Lixian Huang
Nov 8th. 2015
Week 8 Blog
ASA 2, A03
Yeon-Shim Lee and Linda Hadeed in the article “Intimate
partner violence among Asian immigrant communities” examine critically the
popularity of IPV among Asian immigrants. With an Asian background myself, IPV
is familiar to me. In my point of view, IPV is a historical remain, which, in
ancient Asia, was justified with a term “Family Disciplines”. According to “Family
Disciplines”, males should dominate the whole family and the older the males,
the more powerful they were in the family. Such “Family Disciplines” were
written by the male ancestors in the family and passed one generation to
another for the juniors to obey.
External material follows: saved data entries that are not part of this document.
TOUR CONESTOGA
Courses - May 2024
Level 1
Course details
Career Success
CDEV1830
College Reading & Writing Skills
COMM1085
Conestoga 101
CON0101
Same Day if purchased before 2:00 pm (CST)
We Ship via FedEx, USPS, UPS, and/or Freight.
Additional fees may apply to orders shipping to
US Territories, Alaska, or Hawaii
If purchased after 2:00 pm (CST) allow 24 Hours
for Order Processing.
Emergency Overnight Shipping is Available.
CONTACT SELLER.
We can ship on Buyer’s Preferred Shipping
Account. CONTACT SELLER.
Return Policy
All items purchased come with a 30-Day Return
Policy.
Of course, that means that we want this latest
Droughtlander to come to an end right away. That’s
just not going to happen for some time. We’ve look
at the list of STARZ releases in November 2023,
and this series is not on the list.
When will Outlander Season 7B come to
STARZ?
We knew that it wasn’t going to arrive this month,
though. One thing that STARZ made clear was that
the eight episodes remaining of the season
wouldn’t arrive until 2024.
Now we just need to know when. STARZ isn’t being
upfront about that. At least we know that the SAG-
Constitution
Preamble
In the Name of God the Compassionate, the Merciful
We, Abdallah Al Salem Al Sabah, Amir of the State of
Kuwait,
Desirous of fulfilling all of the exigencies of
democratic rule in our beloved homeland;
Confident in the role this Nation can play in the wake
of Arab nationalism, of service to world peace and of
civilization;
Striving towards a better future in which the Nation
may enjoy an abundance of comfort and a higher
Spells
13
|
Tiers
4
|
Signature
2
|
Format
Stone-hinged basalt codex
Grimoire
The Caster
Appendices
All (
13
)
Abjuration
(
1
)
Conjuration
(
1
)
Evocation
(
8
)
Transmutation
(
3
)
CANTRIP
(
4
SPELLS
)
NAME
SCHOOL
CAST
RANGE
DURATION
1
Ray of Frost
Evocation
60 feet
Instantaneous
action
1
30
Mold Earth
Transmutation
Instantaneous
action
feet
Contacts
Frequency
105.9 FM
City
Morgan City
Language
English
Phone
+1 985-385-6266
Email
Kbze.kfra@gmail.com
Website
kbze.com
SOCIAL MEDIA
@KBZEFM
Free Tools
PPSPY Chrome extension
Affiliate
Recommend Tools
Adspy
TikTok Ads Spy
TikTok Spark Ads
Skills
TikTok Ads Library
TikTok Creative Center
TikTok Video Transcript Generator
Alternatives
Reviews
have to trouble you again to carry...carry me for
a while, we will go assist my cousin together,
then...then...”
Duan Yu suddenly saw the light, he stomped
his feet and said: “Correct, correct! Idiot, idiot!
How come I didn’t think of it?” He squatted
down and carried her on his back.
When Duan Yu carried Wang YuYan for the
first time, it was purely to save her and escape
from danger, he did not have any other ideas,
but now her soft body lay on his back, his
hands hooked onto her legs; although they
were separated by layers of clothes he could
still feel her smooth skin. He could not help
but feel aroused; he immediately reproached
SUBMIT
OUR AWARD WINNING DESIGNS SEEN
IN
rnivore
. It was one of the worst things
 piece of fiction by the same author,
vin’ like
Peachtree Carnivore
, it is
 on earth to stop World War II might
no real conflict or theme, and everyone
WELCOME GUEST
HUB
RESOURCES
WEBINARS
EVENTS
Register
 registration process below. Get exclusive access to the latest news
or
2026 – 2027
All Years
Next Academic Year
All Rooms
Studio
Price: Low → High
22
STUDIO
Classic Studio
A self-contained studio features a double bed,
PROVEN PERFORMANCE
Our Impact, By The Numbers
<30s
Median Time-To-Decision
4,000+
Once someone in the family challenged the
disciplines, the male dominators had the power to beat such person himself or
with the help of others. If the poor person was beaten too severely to recover
and died, the male dominator would not be blamed for the death. The “Family
Disciplines” were so popular in Asian that even though the globalization has
weaken such concept, some Asian, especially those in undeveloped areas, still believe
in the Disciplines. The elimination of IPV needs not only the “dominators” in
intimate relationships to respect the others, but also the others to respect
themselves and to say NO to IPV.
Question: How can we spread the concept that
women should stand for themselves and against the IPV?